Quanto maior for o compromisso do cliente [com as fidelizações], maior confiança temos em realizar investimento. Quando tenho imprevisibilidade e menos prazo de receita garantida, é absolutamente inevitável que o custo mensal tem de aumentar. Não há outra forma de fazer.

Mas a Nos tem-se aproximado.

Não. Se olharmos atentamente para os resultados, a evolução do último trimestre, do terceiro para o quarto trimestre, a Meo ganhou quota de mercado em todos os serviços. Todos, sem exceção. Já o vinha a fazer no móvel, que saiu ainda mais reforçado com os dados agora conhecidos e que dista para o segundo operador cerca de 18 pontos. É esmagadora a liderança no móvel por parte da Meo. Também capturámos mais quota de mercado na evolução do terceiro para o quarto trimestre em todos os serviços fixos também. Incluindo os pacotes. Mais: no caso da televisão, essa evolução foi absolutamente esmagadora.
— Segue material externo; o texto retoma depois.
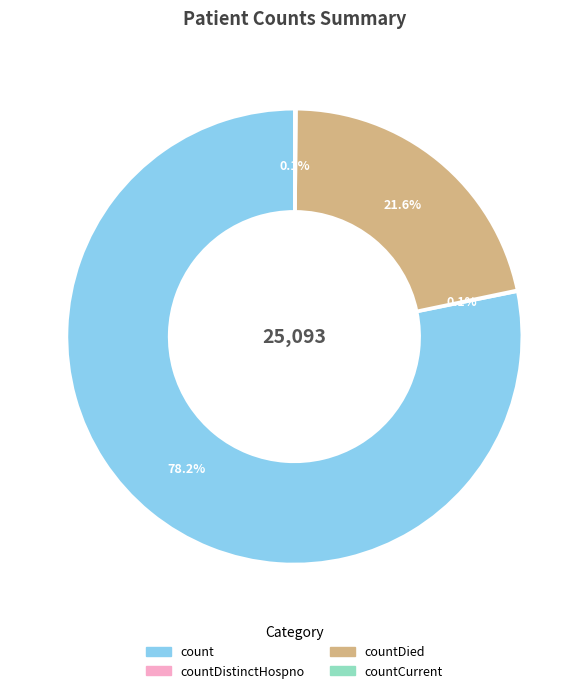

Which slice is the largest?

count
A Meo liderou a expansão de mercado capturando mais de 60% dos clientes de televisão paga em Portugal. Obviamente, quem captura 60% da expansão de mercado, só pode ser a marca em quem os portugueses mais acreditam. A marca que tem vindo a liderar o mercado, na iniciativa, na inovação, na comunicação. Os consumidores estão a reconhecer este mesmo desempenho, o que nos deixa bastante satisfeitos. Mas, de alguma maneira, já tínhamos indícios do sentido que o mercado estava a tomar. Foi para nós muito reconfortante ver que conquistámos 22 vezes mais clientes de TV do que o segundo operador no trimestre e perto do dobro do terceiro. Foi um trimestre muito importante.

"Estamos claramente a beneficiar os consumidores. Os clientes utilizam muito mais serviço. Os pacotes têm cada vez mais plafond e cada vez mais minutos, mais dados, mais conteúdos. Os clientes, proporcionalmente, pagam cada vez menos.”

Disse que os preços estão a cair. Ou seja, que os consumidores estão a pagar menos pelas comunicações. Qual é a estratégia da Altice para aumentar as receitas com a Meo em Portugal?

Continuar o nosso caminho para reforçar a nossa quota de mercado, mas não o fazemos por vender mais barato do que os nossos concorrentes. Vendemos um serviço de qualidade, suportado na mais desenvolvida tecnologia de infraestrutura de rede, seja fixa, com a rede de fibra da Meo, seja móvel, com o 4G e o 4G+, que já hoje cobre 63% dos portugueses. Fazemo-lo disponibilizando os conteúdos que as pessoas efetivamente querem. As pessoas exigem hoje mais da qualidade de imagem e da qualidade de serviço. Têm sido sucessivos os lançamentos nos últimos meses e parece-me inequívoco que temos vindo a marcar, claramente, a agenda do setor.